Nathaniel Moreau, Margot Finley, Bradley Machry and Jacelyn Holmes in Power Pack (Marvel/New World)

Pictured above is the cast from a pilot for a Power Pack series that was never picked up but along with Dr. Strange would be an ideal candidate for a short film treatment. There were rumors a while back that Marvel would produce shorts to play prior to its tentpole films. That seems to have died down but it shouldn’t a short film would be a great boon to a lesser character and not the investment or risk that a major summer release for a borderline top tier character would be (top tier in film terms).

Both Marvel and DC have established cinematic properties such that they can try and get lesser properties some limelight too. They are both studios and they should act like it with greater frequency.

Movie Tie-Ins

The Adventures of Tintin: The Secret of the Unicorn (Little, Brown)

In keeping with that any all comic-based feature films need their tie-ins and branded to get their product out there. I purchased The Adventures of Tintin: The Secret of the Unicorn recently with the all too rare “Soon to be a Major Motion Picture” sticker on it but a week or so removed from having seen the film.

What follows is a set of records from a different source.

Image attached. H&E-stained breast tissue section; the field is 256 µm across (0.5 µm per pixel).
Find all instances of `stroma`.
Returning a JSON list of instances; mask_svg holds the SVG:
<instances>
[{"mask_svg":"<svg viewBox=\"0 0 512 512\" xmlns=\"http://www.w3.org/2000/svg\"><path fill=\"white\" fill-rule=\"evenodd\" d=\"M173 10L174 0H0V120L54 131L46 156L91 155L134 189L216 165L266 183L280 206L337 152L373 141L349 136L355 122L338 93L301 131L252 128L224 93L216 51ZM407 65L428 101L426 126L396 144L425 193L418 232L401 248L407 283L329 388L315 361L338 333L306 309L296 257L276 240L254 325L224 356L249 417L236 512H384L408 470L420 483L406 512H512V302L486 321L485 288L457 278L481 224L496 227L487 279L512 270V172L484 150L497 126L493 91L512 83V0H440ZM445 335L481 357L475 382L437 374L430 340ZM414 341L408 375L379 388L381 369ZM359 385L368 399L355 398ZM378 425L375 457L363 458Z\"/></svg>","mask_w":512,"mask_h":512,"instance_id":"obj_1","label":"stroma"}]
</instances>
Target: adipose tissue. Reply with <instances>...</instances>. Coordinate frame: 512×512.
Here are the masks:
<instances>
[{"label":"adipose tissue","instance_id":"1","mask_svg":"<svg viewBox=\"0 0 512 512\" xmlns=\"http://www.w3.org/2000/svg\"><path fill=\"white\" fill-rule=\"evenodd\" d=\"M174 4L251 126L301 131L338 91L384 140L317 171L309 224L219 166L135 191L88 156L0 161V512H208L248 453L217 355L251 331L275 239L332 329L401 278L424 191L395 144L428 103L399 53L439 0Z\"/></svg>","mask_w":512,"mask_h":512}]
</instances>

However, novelist and comics writer Joe Hill had a great idea on Twitter this summer just before one of the huge superhero movies came out: Why not have comics at the movies when those projects come around? When else would an impulse buy be as strong? “I just saw this movie and liked it, yes I’ll buy a comic; it’s half the price of a soda.”

Conclusion

The studio system was imperfect but so is the current one. The idea of changing a system isn’t replacing everything about it but just what didn’t work. Some of these ideas form a parallel industry can help comics.